DIRECTIONS — Convert the lines of the material below into a Markdown table with the columns Row and Line. Number each non-blank line in order and leave out the blank lines.
────────────────────
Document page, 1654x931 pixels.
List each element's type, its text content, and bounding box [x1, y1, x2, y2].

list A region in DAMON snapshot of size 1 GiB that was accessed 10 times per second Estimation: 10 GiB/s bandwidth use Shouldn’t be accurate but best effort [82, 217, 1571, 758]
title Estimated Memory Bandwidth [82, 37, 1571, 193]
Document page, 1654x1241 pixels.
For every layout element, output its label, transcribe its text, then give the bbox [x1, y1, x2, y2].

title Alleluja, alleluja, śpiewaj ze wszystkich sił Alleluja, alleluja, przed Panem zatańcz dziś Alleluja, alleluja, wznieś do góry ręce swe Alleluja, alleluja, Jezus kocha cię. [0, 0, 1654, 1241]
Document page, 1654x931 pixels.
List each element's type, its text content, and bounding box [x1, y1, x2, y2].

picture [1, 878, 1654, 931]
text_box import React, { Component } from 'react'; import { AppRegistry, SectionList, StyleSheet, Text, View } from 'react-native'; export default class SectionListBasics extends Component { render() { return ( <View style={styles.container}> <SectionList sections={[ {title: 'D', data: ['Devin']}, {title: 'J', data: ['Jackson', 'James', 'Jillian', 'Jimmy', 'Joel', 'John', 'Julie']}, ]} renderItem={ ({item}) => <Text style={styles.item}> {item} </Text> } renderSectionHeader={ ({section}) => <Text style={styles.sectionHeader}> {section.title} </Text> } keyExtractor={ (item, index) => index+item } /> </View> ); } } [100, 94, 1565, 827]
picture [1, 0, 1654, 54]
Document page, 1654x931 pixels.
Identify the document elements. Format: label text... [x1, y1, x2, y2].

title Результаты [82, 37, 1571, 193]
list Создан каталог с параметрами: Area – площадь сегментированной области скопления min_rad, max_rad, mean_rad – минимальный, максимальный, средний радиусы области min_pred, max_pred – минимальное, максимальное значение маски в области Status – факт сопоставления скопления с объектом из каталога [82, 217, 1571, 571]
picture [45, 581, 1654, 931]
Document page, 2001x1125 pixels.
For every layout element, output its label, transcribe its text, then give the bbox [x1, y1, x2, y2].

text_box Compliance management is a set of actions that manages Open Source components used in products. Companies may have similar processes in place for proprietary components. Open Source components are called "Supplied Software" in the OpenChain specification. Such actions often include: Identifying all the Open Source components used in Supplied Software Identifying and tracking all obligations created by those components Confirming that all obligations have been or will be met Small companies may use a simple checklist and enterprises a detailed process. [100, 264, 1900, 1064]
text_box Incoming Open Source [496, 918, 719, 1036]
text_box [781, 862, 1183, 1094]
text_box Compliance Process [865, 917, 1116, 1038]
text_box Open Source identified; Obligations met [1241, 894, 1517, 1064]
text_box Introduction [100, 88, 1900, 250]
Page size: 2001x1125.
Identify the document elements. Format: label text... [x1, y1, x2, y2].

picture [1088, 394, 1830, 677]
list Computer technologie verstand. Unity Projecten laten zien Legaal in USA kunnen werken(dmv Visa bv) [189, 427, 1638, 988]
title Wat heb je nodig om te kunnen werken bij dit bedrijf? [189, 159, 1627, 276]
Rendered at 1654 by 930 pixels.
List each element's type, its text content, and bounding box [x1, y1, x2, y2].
────────────────────
CORRECT OUTPUT —
| Row | Line |
|---|---|
| 1 | Document page, 1654x931 pixels. |
| 2 | List each element's type, its text content, and bounding box [x1, y1, x2, y2]. |
| 3 | list A region in DAMON snapshot of size 1 GiB that was accessed 10 times per second Estimation: 10 GiB/s bandwidth use Shouldn’t be accurate but best effort [82, 217, 1571, 758] |
| 4 | title Estimated Memory Bandwidth [82, 37, 1571, 193] |
| 5 | Document page, 1654x1241 pixels. |
| 6 | For every layout element, output its label, transcribe its text, then give the bbox [x1, y1, x2, y2]. |
| 7 | title Alleluja, alleluja, śpiewaj ze wszystkich sił Alleluja, alleluja, przed Panem zatańcz dziś Alleluja, alleluja, wznieś do góry ręce swe Alleluja, alleluja, Jezus kocha cię. [0, 0, 1654, 1241] |
| 8 | Document page, 1654x931 pixels. |
| 9 | List each element's type, its text content, and bounding box [x1, y1, x2, y2]. |
| 10 | picture [1, 878, 1654, 931] |
| 11 | text_box import React, { Component } from 'react'; import { AppRegistry, SectionList, StyleSheet, Text, View } from 'react-native'; export default class SectionListBasics extends Component { render() { return ( <View style={styles.container}> <SectionList sections={[ {title: 'D', data: ['Devin']}, {title: 'J', data: ['Jackson', 'James', 'Jillian', 'Jimmy', 'Joel', 'John', 'Julie']}, ]} renderItem={ ({item}) => <Text style={styles.item}> {item} </Text> } renderSectionHeader={ ({section}) => <Text style={styles.sectionHeader}> {section.title} </Text> } keyExtractor={ (item, index) => index+item } /> </View> ); } } [100, 94, 1565, 827] |
| 12 | picture [1, 0, 1654, 54] |
| 13 | Document page, 1654x931 pixels. |
| 14 | Identify the document elements. Format: label text... [x1, y1, x2, y2]. |
| 15 | title Результаты [82, 37, 1571, 193] |
| 16 | list Создан каталог с параметрами: Area – площадь сегментированной области скопления min_rad, max_rad, mean_rad – минимальный, максимальный, средний радиусы области min_pred, max_pred – минимальное, максимальное значение маски в области Status – факт сопоставления скопления с объектом из каталога [82, 217, 1571, 571] |
| 17 | picture [45, 581, 1654, 931] |
| 18 | Document page, 2001x1125 pixels. |
| 19 | For every layout element, output its label, transcribe its text, then give the bbox [x1, y1, x2, y2]. |
| 20 | text_box Compliance management is a set of actions that manages Open Source components used in products. Companies may have similar processes in place for proprietary components. Open Source components are called "Supplied Software" in the OpenChain specification. Such actions often include: Identifying all the Open Source components used in Supplied Software Identifying and tracking all obligations created by those components Confirming that all obligations have been or will be met Small companies may use a simple checklist and enterprises a detailed process. [100, 264, 1900, 1064] |
| 21 | text_box Incoming Open Source [496, 918, 719, 1036] |
| 22 | text_box [781, 862, 1183, 1094] |
| 23 | text_box Compliance Process [865, 917, 1116, 1038] |
| 24 | text_box Open Source identified; Obligations met [1241, 894, 1517, 1064] |
| 25 | text_box Introduction [100, 88, 1900, 250] |
| 26 | Page size: 2001x1125. |
| 27 | Identify the document elements. Format: label text... [x1, y1, x2, y2]. |
| 28 | picture [1088, 394, 1830, 677] |
| 29 | list Computer technologie verstand. Unity Projecten laten zien Legaal in USA kunnen werken(dmv Visa bv) [189, 427, 1638, 988] |
| 30 | title Wat heb je nodig om te kunnen werken bij dit bedrijf? [189, 159, 1627, 276] |
| 31 | Rendered at 1654 by 930 pixels. |
| 32 | List each element's type, its text content, and bounding box [x1, y1, x2, y2]. |